Figure 6.

Identification and characterization of ferroptosis inhibitors with in vivo efficacy. (a) Chemical structure of Liproxstatin-1. (b) Dose-dependent rescue of ferroptosis by Liproxstatin-1 in Gxp4^−/− cells. On Gpx4 disruption in Pfa1 cells by TAM in the presence of Liproxstatin-1, cell viability was determined 72 h after knockout induction. (c) Liproxstatin-1 (50 nM) completely prevents lipid peroxidation in Gpx4^−/− cells. Lipid peroxidation was assessed 48 h after knockout induction using the redox-sensitive dye BODIPY 581/591 C11. (d) Specificity of Liproxstatin-1 towards ferroptosis-inducing triggers. Liproxstatin-1 (200 nM) protects against FINs, such as BSO (10 μM), erastin (1 μM) and RSL3 (0.5 μM), in a dose-dependent manner, whereas it fails to rescue cell death induced by staurosporine (Stauro; 0.2 μM) and H₂O₂ (200 μM); cell viability was assessed 24 h after treatment. (e) Liproxstatin-1 does not prevent necroptosis.

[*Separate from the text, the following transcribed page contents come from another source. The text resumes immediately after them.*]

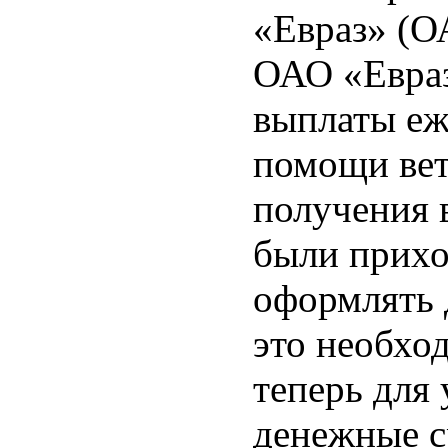
«Евраз» (
ОАО «Евраз
выплаты еж
помощи вет
получения 
были прихо
оформлять 
это необход
теперь для
денежные с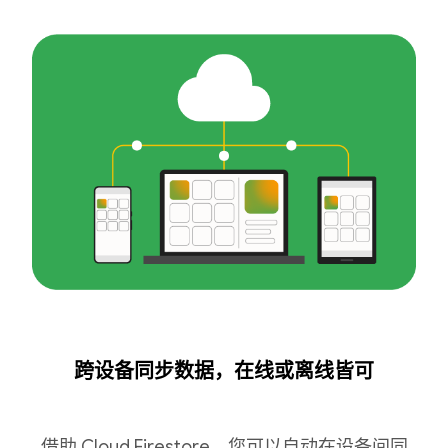
跨设备同步数据，在线或离线皆可
借助 Cloud Firestore，您可以自动在设备间同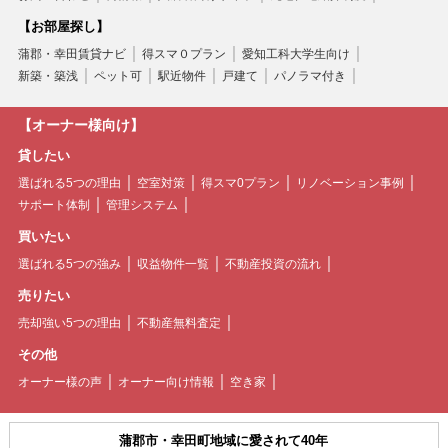
【お部屋探し】
蒲郡・幸田賃貸ナビ
得スマ０プラン
愛知工科大学生向け
新築・築浅
ペット可
駅近物件
戸建て
パノラマ付き
【オーナー様向け】
貸したい
選ばれる5つの理由
空室対策
得スマ0プラン
リノベーション事例
サポート体制
管理システム
買いたい
選ばれる5つの強み
収益物件一覧
不動産投資の流れ
売りたい
売却強い5つの理由
不動産無料査定
その他
オーナー様の声
オーナー向け情報
空き家
蒲郡市・幸田町地域に愛されて40年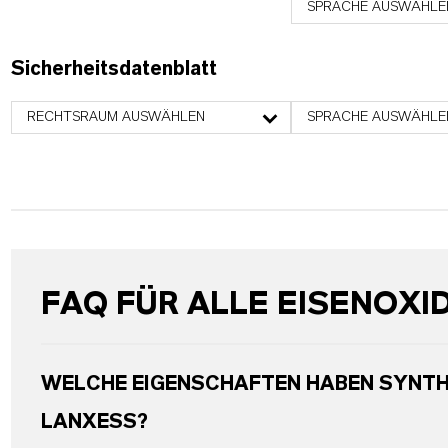
SPRACHE AUSWÄHLE
Sicherheitsdatenblatt
RECHTSRAUM AUSWÄHLEN
SPRACHE AUSWÄHLE
FAQ FÜR ALLE EISENOXI
WELCHE EIGENSCHAFTEN HABEN SYNTH
LANXESS?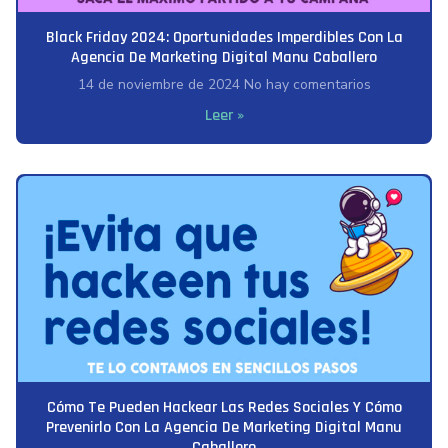
Black Friday 2024: Oportunidades Imperdibles Con La
Agencia De Marketing Digital Manu Caballero
14 de noviembre de 2024
No hay comentarios
Leer »
Cómo Te Pueden Hackear Las Redes Sociales Y Cómo
Prevenirlo Con La Agencia De Marketing Digital Manu
Caballero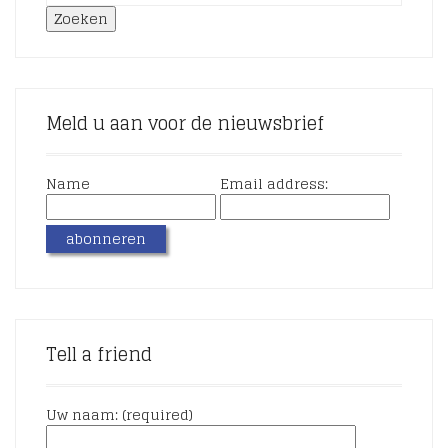
Zoeken
Meld u aan voor de nieuwsbrief
Name
Email address:
Tell a friend
Uw naam: (required)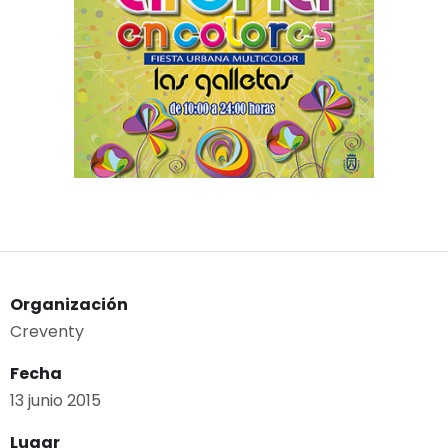
Organización
Creventy
Fecha
13 junio 2015
Lugar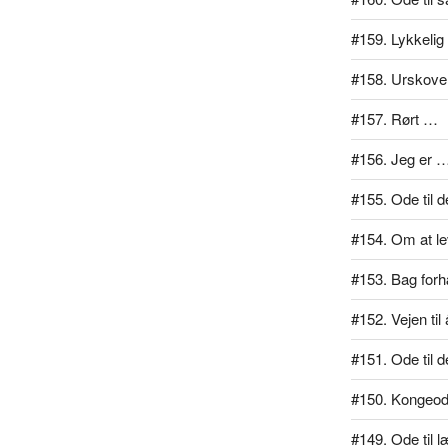
#159. Lykkelig
#158. Urskove
#157. Rørt …
#156. Jeg er 
#155. Ode til d
#154. Om at lev
#153. Bag for
#152. Vejen ti
#151. Ode til d
#150. Kongeo
#149. Ode til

Two hours before triggering necroptosis, L929 cells were treated with Nec1 (10 μM), Nec1s (10 μM), Liproxstatin-1 (1 μM) and Fer1 (1 μM). Necroptosis was induced in L929 cells by a combination of TNFα (5 ng ml⁻¹) and Z-VAD-FMK (50 μM) and cell viability was determined 8 h thereafter using AquaBluer. Data shown represent the mean ± s.d. of n = 4 wells (b,e) or n = 3 wells (d) of a 96-well plate from a representative experiment performed independently at least four times. (f) An initial SAR analysis including IC₅₀ values of Liproxstatin-1 derivatives is shown. IC₅₀ values depicted were calculated from experiments performed with inducible Gpx4^−/− cells in 1 well of a 96-well plate, pooled from n=4.